- [TASK BRIEF] Could you write the entries out again, exactly as they are?

======

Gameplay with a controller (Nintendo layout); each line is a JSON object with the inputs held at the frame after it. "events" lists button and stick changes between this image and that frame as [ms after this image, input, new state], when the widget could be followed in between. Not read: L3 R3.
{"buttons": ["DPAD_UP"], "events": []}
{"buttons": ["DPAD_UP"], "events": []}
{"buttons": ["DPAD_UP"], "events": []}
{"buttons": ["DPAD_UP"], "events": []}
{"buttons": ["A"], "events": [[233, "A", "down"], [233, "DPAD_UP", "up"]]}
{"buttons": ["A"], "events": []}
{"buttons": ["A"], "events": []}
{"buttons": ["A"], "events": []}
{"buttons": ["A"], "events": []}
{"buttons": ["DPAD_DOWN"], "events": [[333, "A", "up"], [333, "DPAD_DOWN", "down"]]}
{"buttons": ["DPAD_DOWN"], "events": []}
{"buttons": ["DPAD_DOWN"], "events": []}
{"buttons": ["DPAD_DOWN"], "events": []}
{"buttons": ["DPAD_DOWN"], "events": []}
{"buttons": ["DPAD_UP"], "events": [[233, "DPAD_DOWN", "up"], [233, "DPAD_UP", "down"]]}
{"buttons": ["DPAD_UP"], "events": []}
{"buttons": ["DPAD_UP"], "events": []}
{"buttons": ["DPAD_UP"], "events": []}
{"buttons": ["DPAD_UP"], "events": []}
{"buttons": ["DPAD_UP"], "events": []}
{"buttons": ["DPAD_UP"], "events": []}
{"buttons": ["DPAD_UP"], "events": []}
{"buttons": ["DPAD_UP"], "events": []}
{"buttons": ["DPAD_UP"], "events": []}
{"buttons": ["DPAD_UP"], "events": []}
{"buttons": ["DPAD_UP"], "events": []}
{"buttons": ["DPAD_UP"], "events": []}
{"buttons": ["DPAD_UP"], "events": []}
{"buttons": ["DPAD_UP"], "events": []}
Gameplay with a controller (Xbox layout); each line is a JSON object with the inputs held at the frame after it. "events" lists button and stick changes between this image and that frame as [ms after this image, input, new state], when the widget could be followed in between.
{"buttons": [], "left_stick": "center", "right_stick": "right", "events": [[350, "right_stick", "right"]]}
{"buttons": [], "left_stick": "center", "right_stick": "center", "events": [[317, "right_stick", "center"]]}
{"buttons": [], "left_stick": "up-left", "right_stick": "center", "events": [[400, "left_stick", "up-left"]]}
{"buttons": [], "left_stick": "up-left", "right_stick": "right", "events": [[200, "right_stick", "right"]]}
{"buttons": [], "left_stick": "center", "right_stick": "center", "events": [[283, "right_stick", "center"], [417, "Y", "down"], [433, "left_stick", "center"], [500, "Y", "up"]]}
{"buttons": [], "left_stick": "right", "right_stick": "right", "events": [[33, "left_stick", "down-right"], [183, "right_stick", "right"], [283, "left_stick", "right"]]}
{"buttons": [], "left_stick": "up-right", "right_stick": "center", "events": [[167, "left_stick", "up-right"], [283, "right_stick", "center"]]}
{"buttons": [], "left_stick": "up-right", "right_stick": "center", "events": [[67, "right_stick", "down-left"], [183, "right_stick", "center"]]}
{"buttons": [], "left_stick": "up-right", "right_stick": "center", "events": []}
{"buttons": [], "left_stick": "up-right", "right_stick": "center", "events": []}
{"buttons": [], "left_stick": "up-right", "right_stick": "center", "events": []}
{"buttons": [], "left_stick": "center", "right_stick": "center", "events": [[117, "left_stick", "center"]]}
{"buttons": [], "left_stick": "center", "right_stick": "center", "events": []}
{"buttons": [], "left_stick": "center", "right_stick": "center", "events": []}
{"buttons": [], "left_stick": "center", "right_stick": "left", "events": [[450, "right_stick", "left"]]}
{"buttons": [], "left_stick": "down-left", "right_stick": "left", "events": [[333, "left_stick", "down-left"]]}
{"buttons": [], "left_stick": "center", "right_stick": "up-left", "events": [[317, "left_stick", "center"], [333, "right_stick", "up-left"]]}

======

- [RESPONSE FOR THIS EXERCISE]
Gameplay with a controller (Nintendo layout); each line is a JSON object with the inputs held at the frame after it. "events" lists button and stick changes between this image and that frame as [ms after this image, input, new state], when the widget could be followed in between. Not read: L3 R3.
{"buttons": ["DPAD_UP"], "events": []}
{"buttons": ["DPAD_UP"], "events": []}
{"buttons": ["DPAD_UP"], "events": []}
{"buttons": ["DPAD_UP"], "events": []}
{"buttons": ["A"], "events": [[233, "A", "down"], [233, "DPAD_UP", "up"]]}
{"buttons": ["A"], "events": []}
{"buttons": ["A"], "events": []}
{"buttons": ["A"], "events": []}
{"buttons": ["A"], "events": []}
{"buttons": ["DPAD_DOWN"], "events": [[333, "A", "up"], [333, "DPAD_DOWN", "down"]]}
{"buttons": ["DPAD_DOWN"], "events": []}
{"buttons": ["DPAD_DOWN"], "events": []}
{"buttons": ["DPAD_DOWN"], "events": []}
{"buttons": ["DPAD_DOWN"], "events": []}
{"buttons": ["DPAD_UP"], "events": [[233, "DPAD_DOWN", "up"], [233, "DPAD_UP", "down"]]}
{"buttons": ["DPAD_UP"], "events": []}
{"buttons": ["DPAD_UP"], "events": []}
{"buttons": ["DPAD_UP"], "events": []}
{"buttons": ["DPAD_UP"], "events": []}
{"buttons": ["DPAD_UP"], "events": []}
{"buttons": ["DPAD_UP"], "events": []}
{"buttons": ["DPAD_UP"], "events": []}
{"buttons": ["DPAD_UP"], "events": []}
{"buttons": ["DPAD_UP"], "events": []}
{"buttons": ["DPAD_UP"], "events": []}
{"buttons": ["DPAD_UP"], "events": []}
{"buttons": ["DPAD_UP"], "events": []}
{"buttons": ["DPAD_UP"], "events": []}
{"buttons": ["DPAD_UP"], "events": []}
Gameplay with a controller (Xbox layout); each line is a JSON object with the inputs held at the frame after it. "events" lists button and stick changes between this image and that frame as [ms after this image, input, new state], when the widget could be followed in between.
{"buttons": [], "left_stick": "center", "right_stick": "right", "events": [[350, "right_stick", "right"]]}
{"buttons": [], "left_stick": "center", "right_stick": "center", "events": [[317, "right_stick", "center"]]}
{"buttons": [], "left_stick": "up-left", "right_stick": "center", "events": [[400, "left_stick", "up-left"]]}
{"buttons": [], "left_stick": "up-left", "right_stick": "right", "events": [[200, "right_stick", "right"]]}
{"buttons": [], "left_stick": "center", "right_stick": "center", "events": [[283, "right_stick", "center"], [417, "Y", "down"], [433, "left_stick", "center"], [500, "Y", "up"]]}
{"buttons": [], "left_stick": "right", "right_stick": "right", "events": [[33, "left_stick", "down-right"], [183, "right_stick", "right"], [283, "left_stick", "right"]]}
{"buttons": [], "left_stick": "up-right", "right_stick": "center", "events": [[167, "left_stick", "up-right"], [283, "right_stick", "center"]]}
{"buttons": [], "left_stick": "up-right", "right_stick": "center", "events": [[67, "right_stick", "down-left"], [183, "right_stick", "center"]]}
{"buttons": [], "left_stick": "up-right", "right_stick": "center", "events": []}
{"buttons": [], "left_stick": "up-right", "right_stick": "center", "events": []}
{"buttons": [], "left_stick": "up-right", "right_stick": "center", "events": []}
{"buttons": [], "left_stick": "center", "right_stick": "center", "events": [[117, "left_stick", "center"]]}
{"buttons": [], "left_stick": "center", "right_stick": "center", "events": []}
{"buttons": [], "left_stick": "center", "right_stick": "center", "events": []}
{"buttons": [], "left_stick": "center", "right_stick": "left", "events": [[450, "right_stick", "left"]]}
{"buttons": [], "left_stick": "down-left", "right_stick": "left", "events": [[333, "left_stick", "down-left"]]}
{"buttons": [], "left_stick": "center", "right_stick": "up-left", "events": [[317, "left_stick", "center"], [333, "right_stick", "up-left"]]}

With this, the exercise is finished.